◆ Exercise
Look for the string "variables" in the data below, and copy each line that holds it.
━━ Supplied entries ━━
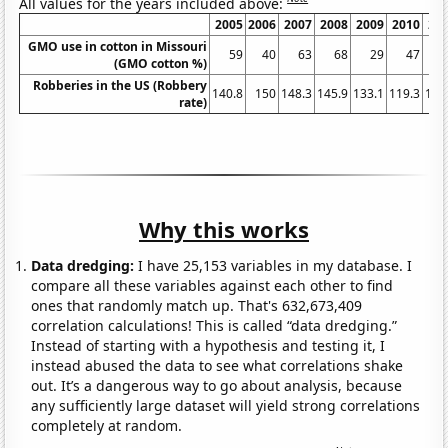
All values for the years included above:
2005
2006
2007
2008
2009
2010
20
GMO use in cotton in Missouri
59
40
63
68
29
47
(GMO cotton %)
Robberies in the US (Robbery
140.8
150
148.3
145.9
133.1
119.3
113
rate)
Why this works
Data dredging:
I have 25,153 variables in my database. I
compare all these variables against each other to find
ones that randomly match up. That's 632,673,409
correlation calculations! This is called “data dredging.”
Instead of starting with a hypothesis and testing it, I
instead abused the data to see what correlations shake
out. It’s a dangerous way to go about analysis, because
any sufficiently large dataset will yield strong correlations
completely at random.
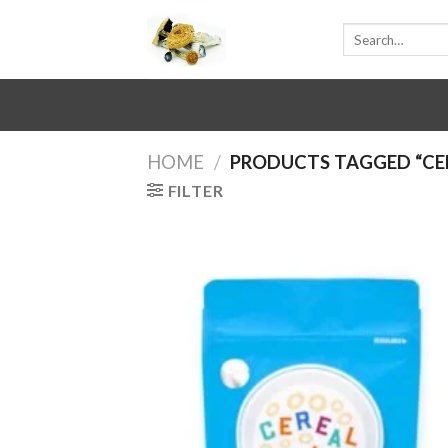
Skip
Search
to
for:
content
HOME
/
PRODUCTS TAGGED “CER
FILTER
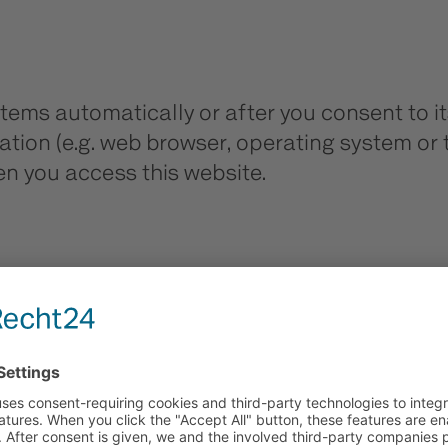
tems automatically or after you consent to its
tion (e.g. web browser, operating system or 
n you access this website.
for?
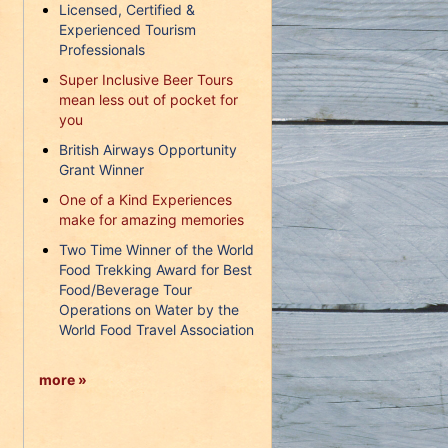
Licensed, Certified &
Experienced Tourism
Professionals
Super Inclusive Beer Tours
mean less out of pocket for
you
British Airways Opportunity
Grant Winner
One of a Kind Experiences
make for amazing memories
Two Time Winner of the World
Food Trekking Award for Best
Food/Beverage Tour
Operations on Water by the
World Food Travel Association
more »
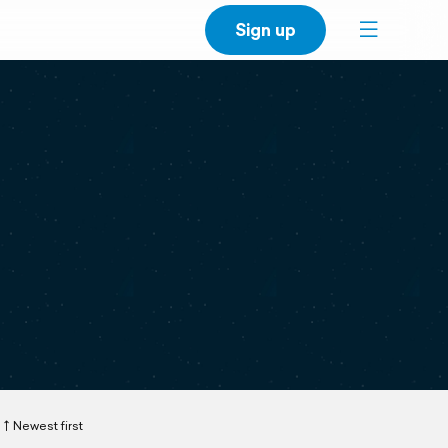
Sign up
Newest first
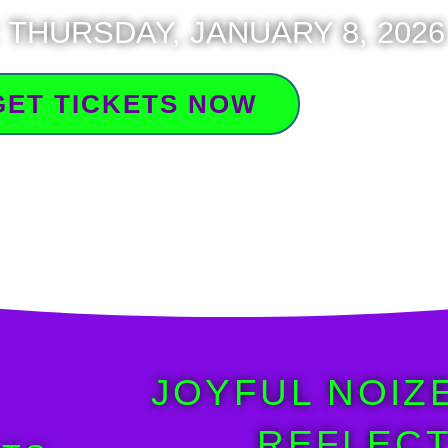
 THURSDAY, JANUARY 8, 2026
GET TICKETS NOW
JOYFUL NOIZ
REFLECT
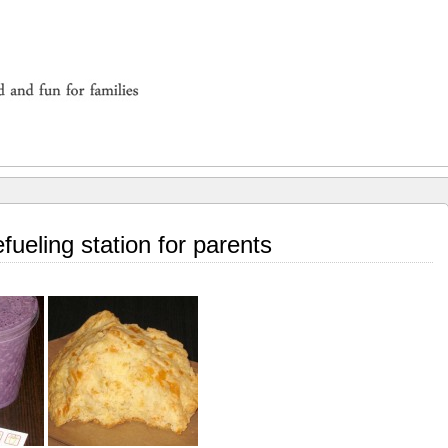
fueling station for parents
━━━
◆ Task solution
I have 25,153 variables in my database. I
compare all these variables against each other to find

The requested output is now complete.